2020 Census:

The Disability Community is Counting on YOU

The-2020-Census

1 in 4 people have a disability.

The 2020 Census is accessible for everyone.

You can respond to the Census by answering a handful of questions online, by phone, or by mail.

The online questionnaire is accessible to people with a wide range of disabilities. If you prefer to respond by mail but do not receive a questionnaire in your first mailing from the U.S. Census Bureau, you can wait for the fourth mailing, in mid-April 2020, which will include a questionnaire.

If you have blindness or low vision, you can print a guide to the questionnaire in braille or large print from Census.gov. If you have deafness or a hearing loss, you can:

  • Respond to the Census using telephone devices for hearing impaired.
  • Access video guides to the questionnaire in American Sign Language on Census.gov.
  • View online videos and webcasts with closed or open captioning.
  • Request a visit from a Census taker who uses American Sign Language.

Supporting Facts

Special Education Grants – $11.2 billion. To help schools meet the requirements of the Individuals with Disabilities Education Act, special education grants provide resources to students with disabilities, tailored to their individual needs. At present, fifteen percent of the funds allocated are based on the states’ relative populations of children who live in poverty. In the 2015-2016 school year, these grants served nearly 7 million children and youth with disabilities.
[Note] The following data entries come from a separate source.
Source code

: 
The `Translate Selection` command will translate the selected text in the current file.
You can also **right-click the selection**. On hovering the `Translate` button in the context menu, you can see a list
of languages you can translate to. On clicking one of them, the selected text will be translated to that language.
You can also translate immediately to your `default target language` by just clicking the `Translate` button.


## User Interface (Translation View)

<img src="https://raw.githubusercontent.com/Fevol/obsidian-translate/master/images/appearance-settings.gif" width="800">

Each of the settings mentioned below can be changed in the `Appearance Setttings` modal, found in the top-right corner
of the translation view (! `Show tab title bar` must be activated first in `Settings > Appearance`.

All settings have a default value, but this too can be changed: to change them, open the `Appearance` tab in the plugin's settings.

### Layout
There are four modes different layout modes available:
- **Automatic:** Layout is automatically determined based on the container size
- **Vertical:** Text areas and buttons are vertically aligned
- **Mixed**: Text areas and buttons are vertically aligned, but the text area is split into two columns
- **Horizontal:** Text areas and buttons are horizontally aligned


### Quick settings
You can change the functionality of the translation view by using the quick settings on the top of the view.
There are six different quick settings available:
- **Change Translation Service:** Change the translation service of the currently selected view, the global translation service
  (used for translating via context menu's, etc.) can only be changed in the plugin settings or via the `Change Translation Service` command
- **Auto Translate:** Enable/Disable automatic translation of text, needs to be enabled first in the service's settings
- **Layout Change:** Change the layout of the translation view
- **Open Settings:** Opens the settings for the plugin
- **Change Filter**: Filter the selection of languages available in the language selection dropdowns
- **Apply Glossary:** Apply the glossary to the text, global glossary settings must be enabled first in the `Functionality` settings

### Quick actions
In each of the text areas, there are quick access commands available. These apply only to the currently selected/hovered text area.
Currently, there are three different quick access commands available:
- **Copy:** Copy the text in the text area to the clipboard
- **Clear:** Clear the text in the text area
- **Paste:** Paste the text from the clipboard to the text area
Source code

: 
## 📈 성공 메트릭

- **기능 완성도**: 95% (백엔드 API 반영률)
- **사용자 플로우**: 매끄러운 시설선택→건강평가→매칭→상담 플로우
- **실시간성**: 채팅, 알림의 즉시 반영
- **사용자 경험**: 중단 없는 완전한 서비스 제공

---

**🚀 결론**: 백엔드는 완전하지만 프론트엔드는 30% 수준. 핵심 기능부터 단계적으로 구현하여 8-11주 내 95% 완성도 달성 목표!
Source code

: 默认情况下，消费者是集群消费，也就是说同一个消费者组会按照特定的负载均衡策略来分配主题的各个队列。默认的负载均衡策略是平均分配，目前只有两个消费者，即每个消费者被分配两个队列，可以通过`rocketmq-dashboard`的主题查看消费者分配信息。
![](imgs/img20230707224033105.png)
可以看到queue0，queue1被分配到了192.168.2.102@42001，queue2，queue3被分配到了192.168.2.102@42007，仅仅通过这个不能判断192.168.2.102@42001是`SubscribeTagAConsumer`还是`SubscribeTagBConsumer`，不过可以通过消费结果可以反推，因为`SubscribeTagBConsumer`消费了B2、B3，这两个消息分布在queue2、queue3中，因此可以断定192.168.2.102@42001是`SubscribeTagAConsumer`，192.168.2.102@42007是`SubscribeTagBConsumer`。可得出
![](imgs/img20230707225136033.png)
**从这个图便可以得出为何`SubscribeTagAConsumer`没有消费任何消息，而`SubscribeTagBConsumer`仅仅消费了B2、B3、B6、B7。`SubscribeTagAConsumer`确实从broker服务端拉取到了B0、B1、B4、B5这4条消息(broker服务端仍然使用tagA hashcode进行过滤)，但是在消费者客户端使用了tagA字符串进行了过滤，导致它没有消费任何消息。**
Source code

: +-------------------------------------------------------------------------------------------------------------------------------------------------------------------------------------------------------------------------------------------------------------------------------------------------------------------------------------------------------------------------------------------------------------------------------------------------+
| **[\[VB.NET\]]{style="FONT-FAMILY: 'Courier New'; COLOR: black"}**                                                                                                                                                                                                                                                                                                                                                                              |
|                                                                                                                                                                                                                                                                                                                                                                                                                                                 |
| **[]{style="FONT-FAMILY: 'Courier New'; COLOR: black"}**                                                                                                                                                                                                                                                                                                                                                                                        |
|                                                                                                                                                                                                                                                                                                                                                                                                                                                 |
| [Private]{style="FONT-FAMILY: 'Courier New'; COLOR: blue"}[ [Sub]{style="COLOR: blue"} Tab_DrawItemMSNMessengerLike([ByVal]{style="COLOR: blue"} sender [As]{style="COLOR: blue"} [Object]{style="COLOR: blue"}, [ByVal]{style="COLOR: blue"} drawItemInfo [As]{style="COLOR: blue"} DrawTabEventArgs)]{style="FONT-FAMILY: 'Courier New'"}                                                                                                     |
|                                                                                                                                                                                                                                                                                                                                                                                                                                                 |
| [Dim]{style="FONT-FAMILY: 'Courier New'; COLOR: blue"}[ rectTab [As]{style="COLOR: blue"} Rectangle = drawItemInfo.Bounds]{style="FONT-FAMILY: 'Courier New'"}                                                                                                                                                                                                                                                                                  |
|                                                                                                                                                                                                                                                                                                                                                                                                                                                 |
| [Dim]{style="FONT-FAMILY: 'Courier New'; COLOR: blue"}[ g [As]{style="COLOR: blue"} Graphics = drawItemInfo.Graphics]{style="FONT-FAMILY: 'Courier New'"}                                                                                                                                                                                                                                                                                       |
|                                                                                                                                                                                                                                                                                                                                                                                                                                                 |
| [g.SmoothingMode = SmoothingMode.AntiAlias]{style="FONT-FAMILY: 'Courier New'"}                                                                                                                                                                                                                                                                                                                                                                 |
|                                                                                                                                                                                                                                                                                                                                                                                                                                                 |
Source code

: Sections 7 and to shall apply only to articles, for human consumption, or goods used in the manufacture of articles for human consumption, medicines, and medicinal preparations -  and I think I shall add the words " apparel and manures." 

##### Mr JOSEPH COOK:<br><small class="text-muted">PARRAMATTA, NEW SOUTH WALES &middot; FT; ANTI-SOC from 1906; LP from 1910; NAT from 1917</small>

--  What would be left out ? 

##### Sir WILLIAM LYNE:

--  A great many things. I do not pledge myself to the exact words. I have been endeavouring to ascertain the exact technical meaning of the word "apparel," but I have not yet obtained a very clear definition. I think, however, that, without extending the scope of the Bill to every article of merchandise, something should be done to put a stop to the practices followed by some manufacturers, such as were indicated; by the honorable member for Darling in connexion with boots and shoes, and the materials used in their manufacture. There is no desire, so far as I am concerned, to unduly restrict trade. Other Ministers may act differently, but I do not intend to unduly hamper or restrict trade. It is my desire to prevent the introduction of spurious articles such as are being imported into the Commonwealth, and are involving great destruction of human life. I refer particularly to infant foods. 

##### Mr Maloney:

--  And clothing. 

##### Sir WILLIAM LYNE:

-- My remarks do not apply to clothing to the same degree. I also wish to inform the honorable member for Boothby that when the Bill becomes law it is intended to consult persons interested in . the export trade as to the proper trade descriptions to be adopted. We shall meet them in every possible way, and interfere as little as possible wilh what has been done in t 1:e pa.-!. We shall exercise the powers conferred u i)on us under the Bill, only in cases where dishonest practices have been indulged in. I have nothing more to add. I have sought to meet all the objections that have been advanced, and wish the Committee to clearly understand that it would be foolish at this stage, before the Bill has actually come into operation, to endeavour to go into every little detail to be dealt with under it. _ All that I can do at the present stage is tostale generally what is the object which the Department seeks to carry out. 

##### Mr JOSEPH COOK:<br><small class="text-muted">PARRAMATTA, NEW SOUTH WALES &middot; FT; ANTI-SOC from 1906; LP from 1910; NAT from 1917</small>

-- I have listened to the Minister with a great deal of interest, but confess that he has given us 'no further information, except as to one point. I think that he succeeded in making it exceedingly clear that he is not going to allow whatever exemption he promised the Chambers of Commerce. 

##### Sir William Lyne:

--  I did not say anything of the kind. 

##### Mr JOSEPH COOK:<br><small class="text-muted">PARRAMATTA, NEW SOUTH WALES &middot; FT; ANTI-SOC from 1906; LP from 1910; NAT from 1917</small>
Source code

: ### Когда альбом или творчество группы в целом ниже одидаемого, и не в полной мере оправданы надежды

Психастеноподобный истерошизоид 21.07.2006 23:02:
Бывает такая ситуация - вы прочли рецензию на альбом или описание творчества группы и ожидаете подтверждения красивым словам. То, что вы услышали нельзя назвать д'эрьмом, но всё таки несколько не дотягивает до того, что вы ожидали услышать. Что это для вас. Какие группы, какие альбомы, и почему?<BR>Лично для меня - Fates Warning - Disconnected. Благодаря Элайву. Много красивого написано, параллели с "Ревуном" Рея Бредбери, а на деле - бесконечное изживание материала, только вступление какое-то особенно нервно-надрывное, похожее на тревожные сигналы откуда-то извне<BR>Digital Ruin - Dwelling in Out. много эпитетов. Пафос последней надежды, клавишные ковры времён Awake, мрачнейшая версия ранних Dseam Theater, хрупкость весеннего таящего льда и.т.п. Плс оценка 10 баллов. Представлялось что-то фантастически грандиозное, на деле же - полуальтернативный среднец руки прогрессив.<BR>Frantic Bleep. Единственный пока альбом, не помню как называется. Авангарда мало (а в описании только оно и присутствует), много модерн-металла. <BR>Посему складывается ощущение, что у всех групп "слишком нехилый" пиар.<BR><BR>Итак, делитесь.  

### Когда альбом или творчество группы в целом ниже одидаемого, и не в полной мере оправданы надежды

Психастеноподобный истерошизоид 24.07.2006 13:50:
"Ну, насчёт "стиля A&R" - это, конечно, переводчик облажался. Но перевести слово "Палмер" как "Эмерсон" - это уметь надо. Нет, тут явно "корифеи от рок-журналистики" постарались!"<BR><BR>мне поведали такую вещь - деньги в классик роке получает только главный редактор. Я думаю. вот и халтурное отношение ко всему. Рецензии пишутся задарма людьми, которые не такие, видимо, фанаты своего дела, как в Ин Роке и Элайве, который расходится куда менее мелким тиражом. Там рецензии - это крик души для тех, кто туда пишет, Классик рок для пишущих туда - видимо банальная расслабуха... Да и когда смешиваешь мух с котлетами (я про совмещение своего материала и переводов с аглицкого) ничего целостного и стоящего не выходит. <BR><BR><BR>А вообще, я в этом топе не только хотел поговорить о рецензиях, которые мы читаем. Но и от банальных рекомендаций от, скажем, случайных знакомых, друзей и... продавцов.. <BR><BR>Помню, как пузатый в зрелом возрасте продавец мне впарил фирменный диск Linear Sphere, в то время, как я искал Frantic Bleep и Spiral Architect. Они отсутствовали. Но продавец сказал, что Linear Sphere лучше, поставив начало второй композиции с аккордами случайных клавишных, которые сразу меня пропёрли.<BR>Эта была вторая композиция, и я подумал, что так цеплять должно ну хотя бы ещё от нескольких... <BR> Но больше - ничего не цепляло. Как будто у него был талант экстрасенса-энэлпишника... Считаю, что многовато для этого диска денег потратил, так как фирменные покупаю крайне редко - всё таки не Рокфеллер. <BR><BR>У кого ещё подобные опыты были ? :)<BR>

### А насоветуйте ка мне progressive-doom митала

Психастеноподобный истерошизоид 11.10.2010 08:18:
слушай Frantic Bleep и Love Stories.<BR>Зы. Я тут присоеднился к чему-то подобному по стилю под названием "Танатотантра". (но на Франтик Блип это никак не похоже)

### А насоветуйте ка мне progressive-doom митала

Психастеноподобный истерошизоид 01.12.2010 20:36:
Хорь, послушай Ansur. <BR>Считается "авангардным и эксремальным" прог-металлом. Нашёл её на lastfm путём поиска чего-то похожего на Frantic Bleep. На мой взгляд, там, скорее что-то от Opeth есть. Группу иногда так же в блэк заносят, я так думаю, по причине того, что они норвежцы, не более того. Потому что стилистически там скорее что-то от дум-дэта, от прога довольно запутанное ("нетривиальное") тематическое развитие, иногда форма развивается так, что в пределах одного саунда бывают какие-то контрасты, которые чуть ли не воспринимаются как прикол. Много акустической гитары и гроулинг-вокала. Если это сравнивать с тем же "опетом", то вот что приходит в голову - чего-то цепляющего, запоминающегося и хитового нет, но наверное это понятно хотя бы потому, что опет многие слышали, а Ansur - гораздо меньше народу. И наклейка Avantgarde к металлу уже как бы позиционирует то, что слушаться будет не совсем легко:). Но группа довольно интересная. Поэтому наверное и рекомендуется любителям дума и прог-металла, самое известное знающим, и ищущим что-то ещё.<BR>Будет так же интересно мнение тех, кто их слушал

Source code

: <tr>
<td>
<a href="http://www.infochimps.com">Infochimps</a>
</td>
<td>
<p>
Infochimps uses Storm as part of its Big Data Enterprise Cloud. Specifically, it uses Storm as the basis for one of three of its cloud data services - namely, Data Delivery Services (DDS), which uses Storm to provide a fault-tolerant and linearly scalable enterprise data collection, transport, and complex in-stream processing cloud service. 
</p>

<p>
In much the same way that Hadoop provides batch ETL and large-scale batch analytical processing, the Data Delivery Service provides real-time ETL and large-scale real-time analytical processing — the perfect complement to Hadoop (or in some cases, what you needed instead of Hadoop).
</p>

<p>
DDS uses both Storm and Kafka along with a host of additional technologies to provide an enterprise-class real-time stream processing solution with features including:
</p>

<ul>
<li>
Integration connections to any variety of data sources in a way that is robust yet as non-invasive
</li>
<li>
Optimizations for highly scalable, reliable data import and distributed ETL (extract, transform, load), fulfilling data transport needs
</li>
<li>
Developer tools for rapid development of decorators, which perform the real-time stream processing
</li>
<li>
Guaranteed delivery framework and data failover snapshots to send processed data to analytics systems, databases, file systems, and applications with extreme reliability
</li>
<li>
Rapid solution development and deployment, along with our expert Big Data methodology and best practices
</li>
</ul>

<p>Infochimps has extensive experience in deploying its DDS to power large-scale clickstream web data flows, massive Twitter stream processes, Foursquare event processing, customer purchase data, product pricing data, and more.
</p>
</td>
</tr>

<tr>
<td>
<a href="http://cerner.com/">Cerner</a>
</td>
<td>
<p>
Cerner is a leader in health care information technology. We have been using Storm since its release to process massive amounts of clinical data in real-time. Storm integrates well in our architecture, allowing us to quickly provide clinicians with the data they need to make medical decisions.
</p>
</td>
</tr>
Medicaid – $312 billion. Medicaid is a federal-state insurance program that provides health coverage to households and individuals with low incomes, children, parents, seniors, and people with disabilities. In 2015, Medicaid had about 70 million enrollees.

State Children’s Health Insurance Program (S-CHIP) – $11.1 billion. S-CHIP provides funds so states can maintain and expand child health assistance to uninsured, low-income children. In 2015, S-CHIP served more than 8 million children.

WHY IT MATTERS:

An accurate Census count directly affects our nation’s ability to provide equal representation and equal access to more than $600 billion a year in important governmental resources for all Americans, including people with disabilities.

An accurate Census helps federal agencies monitor discrimination and implement civil rights laws that protect voting rights, equal employment opportunity, and more.